The Art Of Wax
How does that sticky stuff on the deck of your board really work?
Words: Chris Towery
Photo: John King
You may not realize it, but modern surfing, with its ultra high-performance maneuvers, owes a big debt to how your great-grandparents canned fruits and vegetables. Throughout the early decades of the 1930s, housewives everywhere used paraffin wax to seal cans and jars. In 1935, a young surfer named Alfred Gallant applied it to his board, and it quickly became the traction of choice, although it wasn't until the late 1960s that paraffin was mixed with other ingredients specifically to make surf wax. Even today, it's still the main ingredient in modern surf wax.
"The base of all surf wax is paraffin, which is from hydrocarbon, or oil," says John Dahl, president of Wax Research, which makes Sticky Bumps. "Part of the base is also resins and synthetic rubber. Then flexible waxes, similar to beeswax, go into it to make it softer, while other softeners like whipped oil are added, too."
These days surf wax is a fairly exact science, with different formulas for specific ranges of water temperatures. But does it really matter if you use warm-water wax in cold water? We'll spare you what would be a disastrous experiment—it totally matters. "In tropical water, you want to increase the melt temperature," says Dahl, "so you'd use hard wax with a high melt temperature. In cold conditions, you go the opposite way, so you're using a softer wax with a low melt temperature."

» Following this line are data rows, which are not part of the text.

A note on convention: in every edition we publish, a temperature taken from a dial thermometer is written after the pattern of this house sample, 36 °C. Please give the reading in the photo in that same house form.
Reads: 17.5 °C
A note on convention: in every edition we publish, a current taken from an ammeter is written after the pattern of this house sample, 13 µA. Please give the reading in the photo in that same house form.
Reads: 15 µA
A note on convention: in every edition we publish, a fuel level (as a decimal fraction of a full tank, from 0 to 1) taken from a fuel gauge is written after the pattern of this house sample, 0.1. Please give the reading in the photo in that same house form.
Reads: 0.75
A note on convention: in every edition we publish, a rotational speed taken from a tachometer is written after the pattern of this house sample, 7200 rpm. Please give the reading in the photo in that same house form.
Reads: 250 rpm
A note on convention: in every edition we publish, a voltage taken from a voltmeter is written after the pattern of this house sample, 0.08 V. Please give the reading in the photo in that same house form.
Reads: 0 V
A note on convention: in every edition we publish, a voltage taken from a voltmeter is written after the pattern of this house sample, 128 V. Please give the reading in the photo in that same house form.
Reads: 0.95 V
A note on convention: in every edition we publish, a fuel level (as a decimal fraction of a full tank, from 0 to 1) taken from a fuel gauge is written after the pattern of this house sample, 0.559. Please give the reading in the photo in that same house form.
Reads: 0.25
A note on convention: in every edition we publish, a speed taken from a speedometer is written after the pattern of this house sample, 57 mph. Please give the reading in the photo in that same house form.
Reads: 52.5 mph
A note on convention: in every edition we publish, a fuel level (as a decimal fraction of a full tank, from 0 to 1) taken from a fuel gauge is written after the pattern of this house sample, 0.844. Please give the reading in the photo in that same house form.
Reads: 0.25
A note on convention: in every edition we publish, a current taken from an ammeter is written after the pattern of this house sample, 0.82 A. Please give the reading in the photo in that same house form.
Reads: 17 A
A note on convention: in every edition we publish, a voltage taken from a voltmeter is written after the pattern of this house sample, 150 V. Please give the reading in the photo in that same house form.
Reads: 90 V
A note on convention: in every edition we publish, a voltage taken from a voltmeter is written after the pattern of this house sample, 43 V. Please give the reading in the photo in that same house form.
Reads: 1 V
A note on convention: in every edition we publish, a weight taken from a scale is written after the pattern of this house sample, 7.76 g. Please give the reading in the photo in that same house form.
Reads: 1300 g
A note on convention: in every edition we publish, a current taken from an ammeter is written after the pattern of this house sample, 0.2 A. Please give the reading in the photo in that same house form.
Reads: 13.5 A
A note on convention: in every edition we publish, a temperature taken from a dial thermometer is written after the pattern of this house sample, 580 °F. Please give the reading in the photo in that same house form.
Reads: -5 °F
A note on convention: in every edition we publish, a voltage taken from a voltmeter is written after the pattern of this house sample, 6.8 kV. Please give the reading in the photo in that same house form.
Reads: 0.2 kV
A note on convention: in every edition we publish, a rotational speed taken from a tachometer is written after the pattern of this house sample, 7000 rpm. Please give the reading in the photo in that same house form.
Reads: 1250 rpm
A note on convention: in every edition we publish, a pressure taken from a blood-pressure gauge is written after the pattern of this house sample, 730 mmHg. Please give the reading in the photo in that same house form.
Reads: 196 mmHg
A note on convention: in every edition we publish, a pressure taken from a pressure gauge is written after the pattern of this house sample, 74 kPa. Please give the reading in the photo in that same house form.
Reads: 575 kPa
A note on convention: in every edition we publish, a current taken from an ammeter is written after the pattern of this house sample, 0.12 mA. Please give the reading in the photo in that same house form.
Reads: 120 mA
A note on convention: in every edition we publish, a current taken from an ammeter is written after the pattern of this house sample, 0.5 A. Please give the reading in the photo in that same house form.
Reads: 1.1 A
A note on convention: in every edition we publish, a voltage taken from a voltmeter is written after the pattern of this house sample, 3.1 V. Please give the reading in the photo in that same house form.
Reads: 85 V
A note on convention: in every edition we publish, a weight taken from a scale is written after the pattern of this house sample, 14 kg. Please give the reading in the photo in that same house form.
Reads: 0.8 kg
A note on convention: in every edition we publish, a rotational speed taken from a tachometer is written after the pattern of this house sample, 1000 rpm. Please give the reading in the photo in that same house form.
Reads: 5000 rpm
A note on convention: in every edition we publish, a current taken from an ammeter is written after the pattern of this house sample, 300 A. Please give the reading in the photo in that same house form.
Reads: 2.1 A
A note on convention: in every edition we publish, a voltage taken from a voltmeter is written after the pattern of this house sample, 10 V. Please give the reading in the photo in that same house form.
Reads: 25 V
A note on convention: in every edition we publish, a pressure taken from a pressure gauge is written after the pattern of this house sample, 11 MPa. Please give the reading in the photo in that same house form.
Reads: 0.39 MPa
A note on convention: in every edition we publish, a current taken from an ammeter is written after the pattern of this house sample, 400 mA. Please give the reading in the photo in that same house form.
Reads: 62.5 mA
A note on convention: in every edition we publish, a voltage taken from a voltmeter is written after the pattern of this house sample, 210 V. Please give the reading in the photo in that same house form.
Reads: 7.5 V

Basecoat is a hard wax that's primarily used as a first coat, but also works in warm and tropical water. The idea with basecoat is that it adheres and beads up better than cold-water waxes, and provides a durable anchor for the topcoat. But is it really necessary? "I recommend a base coat," says Sex Wax Founder Charles Herzog III, a.k.a. Mr. Zog. "The stickier formulas will move around unless there's something to lock them in place. A base coat is nothing more than a harder wax. It's really just the same as our tropical and warm water wax."
But get out there and try some different formulas and applications. After all, wax only runs about a dollar a bar, so you can afford to experiment.
-When applying basecoat, if you apply less pressure, you'll create taller, smaller-circumference beads that are super grippy. Pushing harder makes beads that are flatter and bigger around. It's really a matter of preference, just experiment a bit.
-Wax is messy as hell, and it seems to get everywhere. If you get it on carpet, one trick to get it up is to heat up an iron, put a paper grocery bag over the spot, and put the heated iron over the bag. It'll heat up the wax and soak it up out of the carpet and into the paper bag. Make sure and be super careful with the iron. Wax on the carpet sucks, but it's better than overcooked carpet.